Textauszug:
Ich stimme Dir voll uns ganz zu. Es ist schade, dass alle Shops immer mehr zu Abbildern voneinander werden.

Auf der anderen Seite ist es aber auch so, dass die technische Komplexität in den vergangenen Jahren immer weiter gestiegen ist und z.B. auch Responsive Webdesign nochmal einen ordentlichen Schwung Komplexität draufsetzt. Die E-Shop-Boliden wie Magento, Oxid & Co. geben heute viele Metaphern, Funktionen und Konzepte quasi vor und wenn wir dort einschreiten wollen und Innovation platzieren möchten, so sind hohe Aufwände für individuelle Module notwendig. Das ist den Kunden meist zu teuer und – wie Du schon sagst – zu unsicher.

Aufgaben:
1. Gib aus dem Textauszug über Onlineshops die Stelle zwischen „Ich stimme Dir“ und „sagst – zu unsicher.“, beide eingeschlossen, unverändert wieder.
2. Setze den Textauszug über Onlineshops nach seinem letzten Satz fort.

Bereitgestellte Angaben:
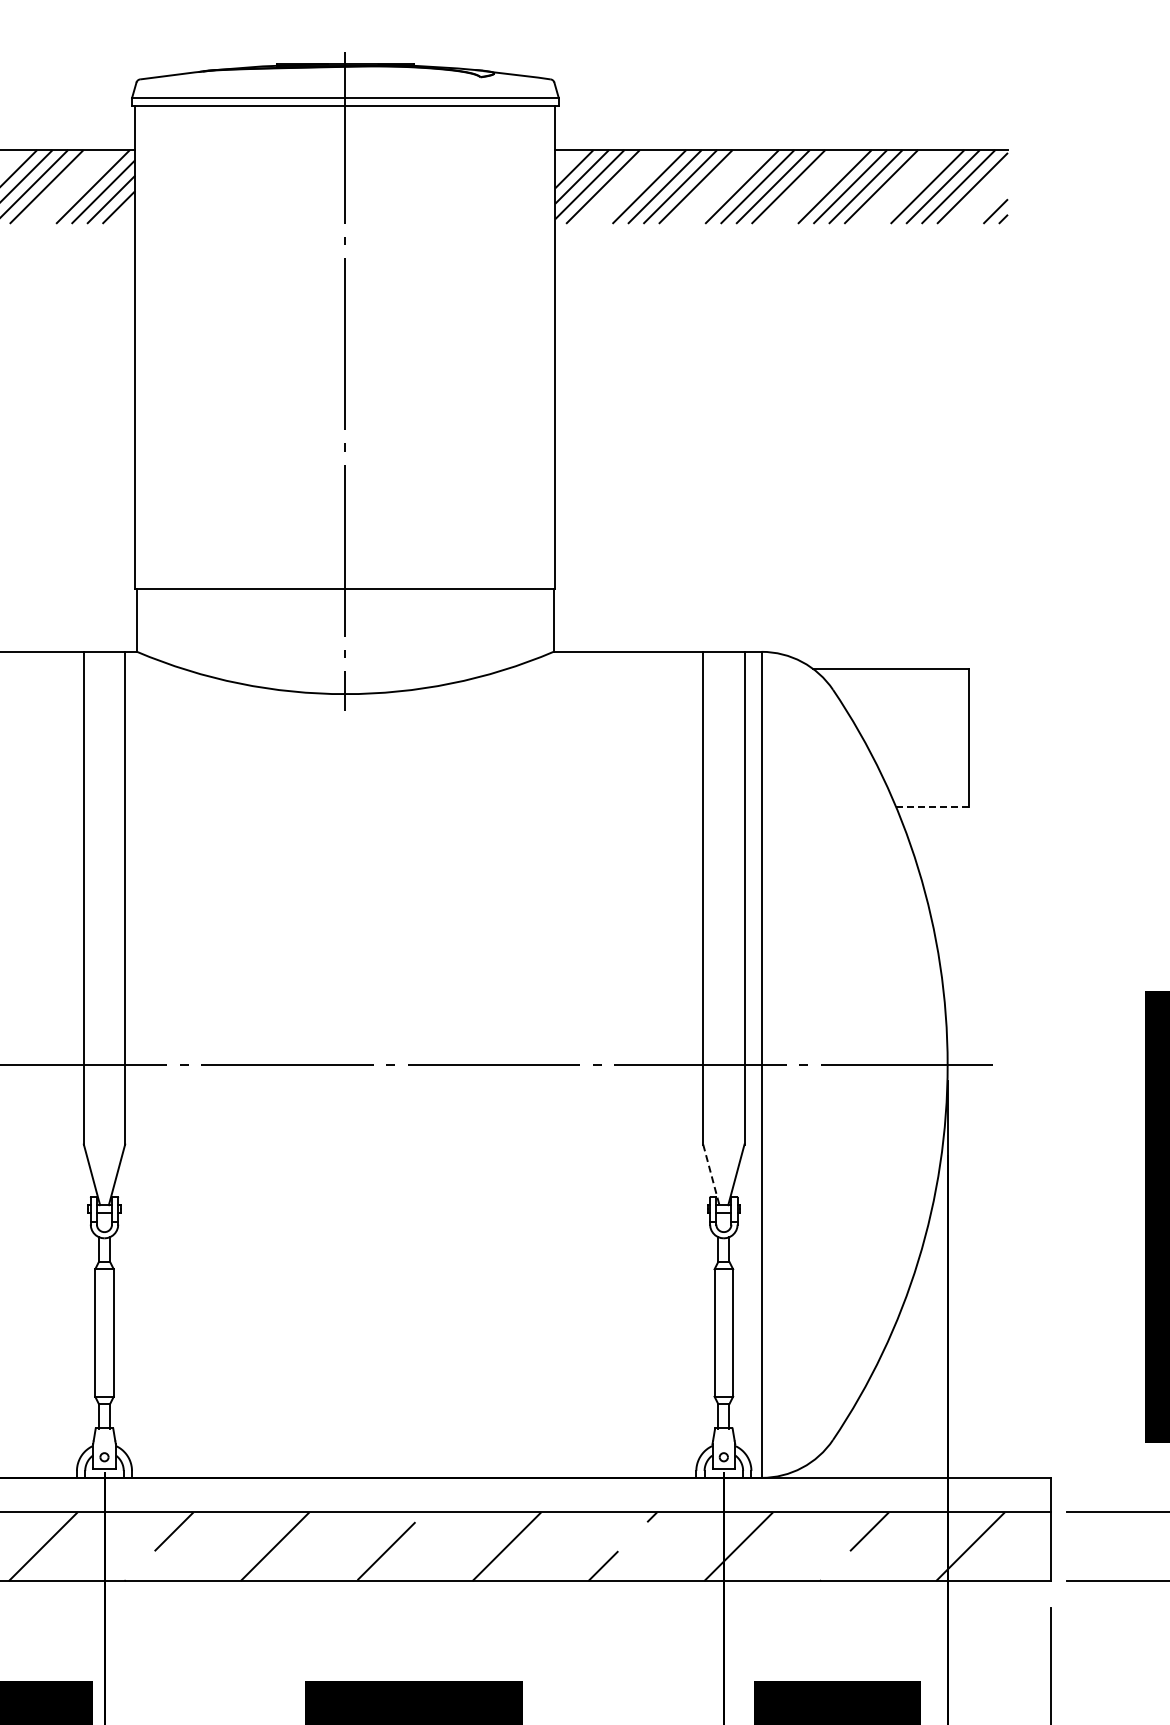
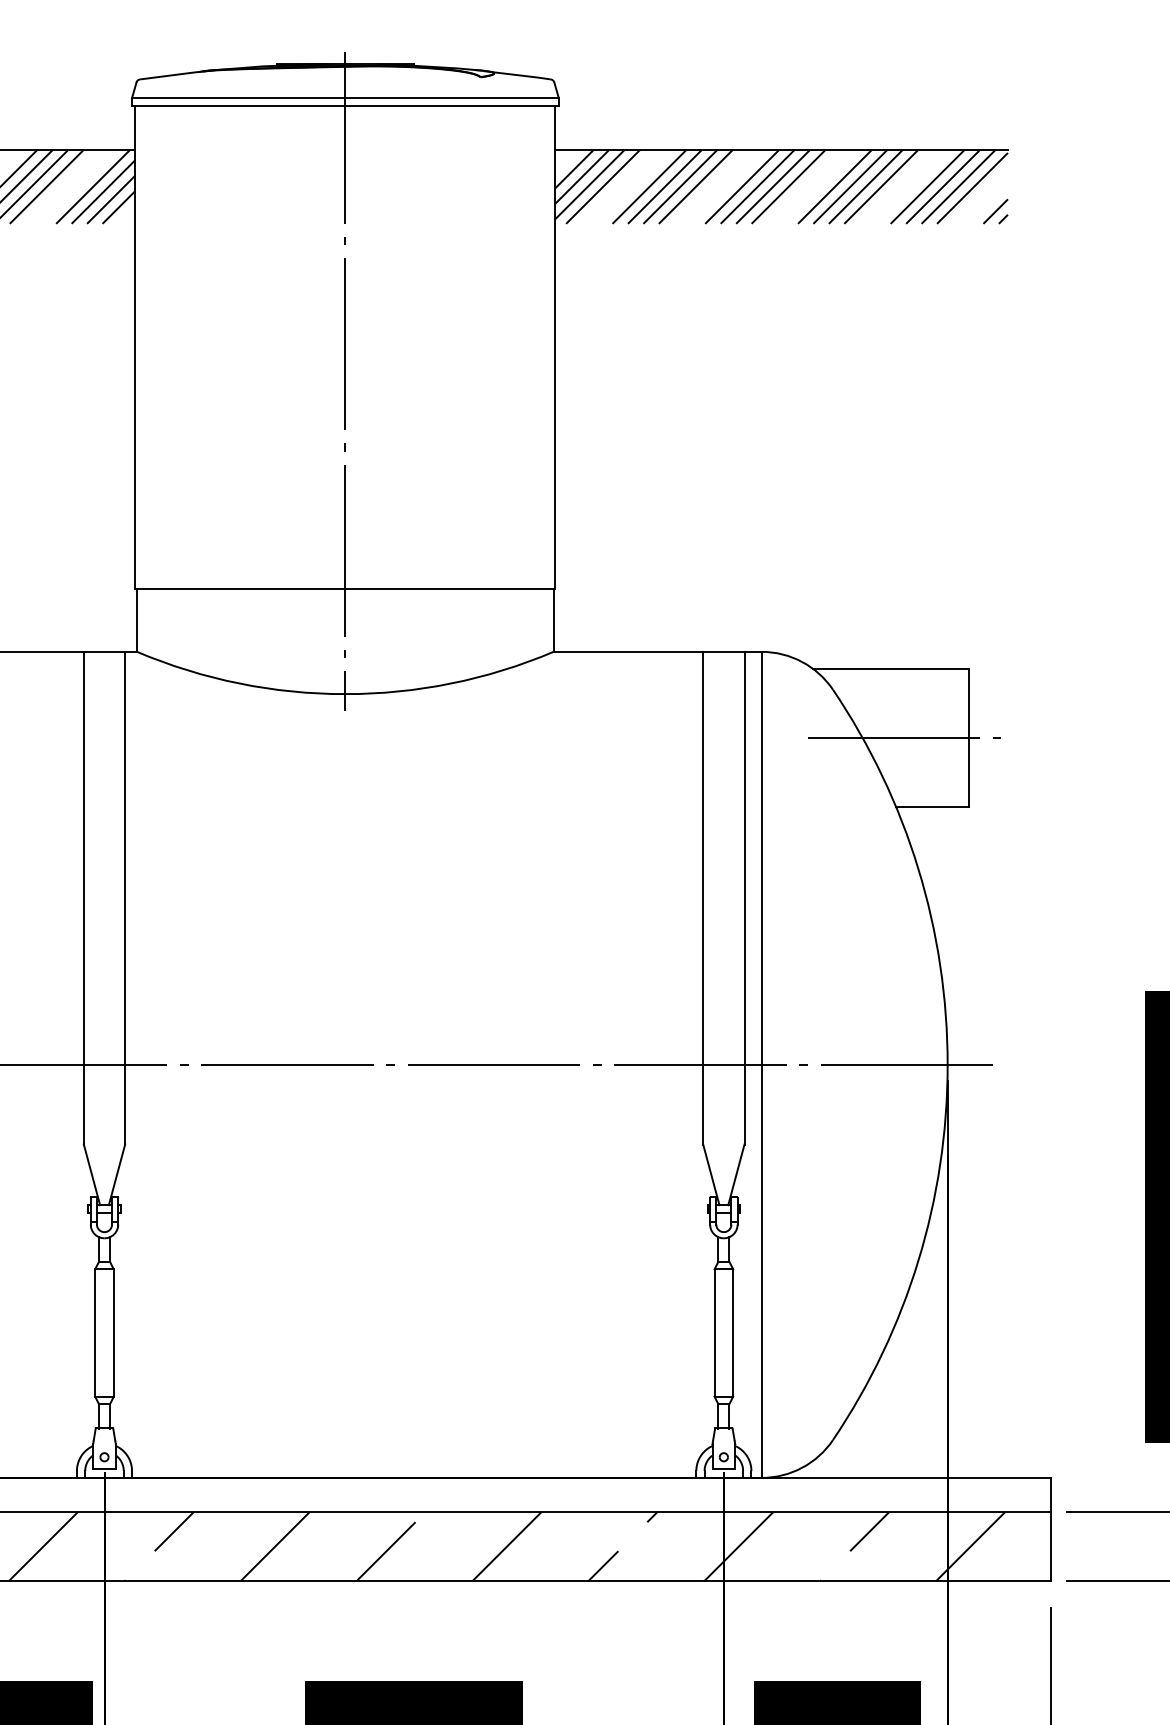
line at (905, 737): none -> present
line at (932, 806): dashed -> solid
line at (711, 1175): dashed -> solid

Lösungen:
1.
Ich stimme Dir voll uns ganz zu. Es ist schade, dass alle Shops immer mehr zu Abbildern voneinander werden.

Auf der anderen Seite ist es aber auch so, dass die technische Komplexität in den vergangenen Jahren immer weiter gestiegen ist und z.B. auch Responsive Webdesign nochmal einen ordentlichen Schwung Komplexität draufsetzt. Die E-Shop-Boliden wie Magento, Oxid & Co. geben heute viele Metaphern, Funktionen und Konzepte quasi vor und wenn wir dort einschreiten wollen und Innovation platzieren möchten, so sind hohe Aufwände für individuelle Module notwendig. Das ist den Kunden meist zu teuer und – wie Du schon sagst – zu unsicher.

2.
Auf der anderen Seite bin ich aber der festen Überzeugung, dass es sich lohnen kann, wenn ein Shop bewusst auch mal etwas neues macht – vorausgesetzt die Usability stimmt. Denn gerade so können sich Marken in ihren E-Shops von Wettbewerbern unterscheiden. Kunden werden das spüren und Marken langfristig auch dafür und für Ihren besonderen „Tone of Voice“ belohnen.